Sunday, August 1, 2010

A very accurate depiction of how cell phone addicts view the world

For smokers, the world is just one big ashtray. I just came back from a week at the beach, and lost count of how many jackasses felt perfectly comfortable blowing smoke in my face (and the faces of their children) before flicking their cancer sticks into the ocean or crushing them into the sand to be shared with the seagulls.

To witless, dim cell phone addicts, the world really is, or at least ought to be, one big signal tower, because GOD FUCKING FORBID you should EVER be without service, EVER. Here's what I saw on a crowded boardwalk as well as right next to the water (I kept hoping I'd see one drop into the ocean and get ruined, but dammit, no such luck:)

1. Countless numbers of beachgoers struggling to decipher what was on their little glowing screens through the sun glare. Naturally, whatever it was, it was waaaayyy too important to wait, because I saw at least one frustrated young woman actually burrow under her blanket to create shade.

2. An apparently infinite number of twentysomethings marching down the narrow sidewalk staring at their little phones, texting away, completely oblivious to the fact that there are other life forms on the planet who have not yet been trained to part the fucking waters as they rush relentlessly past. The sign must always say "Walk" while I text, I must always have all my bars, and obstacles in front of me must melt or fall away lest I be interrupted from my quality time with my best friend.

3. An absolutely SICKENING number of alleged adults with small children who apparently thought that they were having a lovely week at the beach with their phones, which would be perfect if only these damn kids weren't hanging around to keep asking to go for walks, build sandcastles, go swimming, and all those other annoyances kids throw at you when you are trying to stare at your phone. I suppose we've got a generation of kids growing up now who are getting used to being ignored by mom and dad, or at least having to compete for attention (and usually losing) with mommy's I Phone, but Jesus, people, why did you have kids if you weren't willing to put the fucking phones away and give them some of your attention during FAMILY VACATIONS?

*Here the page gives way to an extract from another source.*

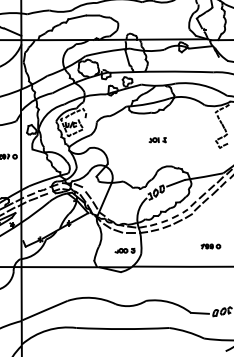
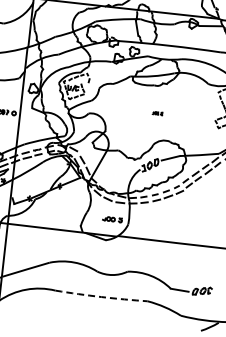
part: (157, 140) -> (157, 113), size x0.6
part: (210, 246) -> (197, 225), removed
arc: (122, 329) -> (100, 297), solid -> dashed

(What am I thinking? A lot of these people weren't willing to give up smoking for their kids- they are going to give up their cell phones?)

But back to this commercial. All would be forgiven if only the girl sauntering down the street with her eyes glued to her phone ended up under the wheels of a transit bus. No one can tell me she wouldn't deserve it. And when her family is asked "how did she die?" it would be entirely accurate to respond "she O.D'd."


  1. Thank you! Every time I see that commercial I want that texting waste of space to be hit by a bus! God forbid she should look up at the world.

  2. The world is smelly and obtrusive, and when you try to actually "talk" to people, sometimes they interrupt. The only life worth living is spent staring at a little glowing screen, the only conversations worth having are texted, not spoken.

  3. I know how you feel; I too keep expecting it to turn into something a lot like this.

  4. I ate lunch at an Applebee's today- across from me was a boy of about 13 sitting with a person I assume was his grandmother. I swear the kid didn't take his f--ing eyes off the phone he had in his hand ONCE during the meal- I can say I never saw him look up to acknowledge his grandma and heard him grunt now and then in response to her queries. I wanted to smack the little creep upside the head and ask him if he realized that his grandma won't be around forever, or if he knew but just didn't care. Asshole.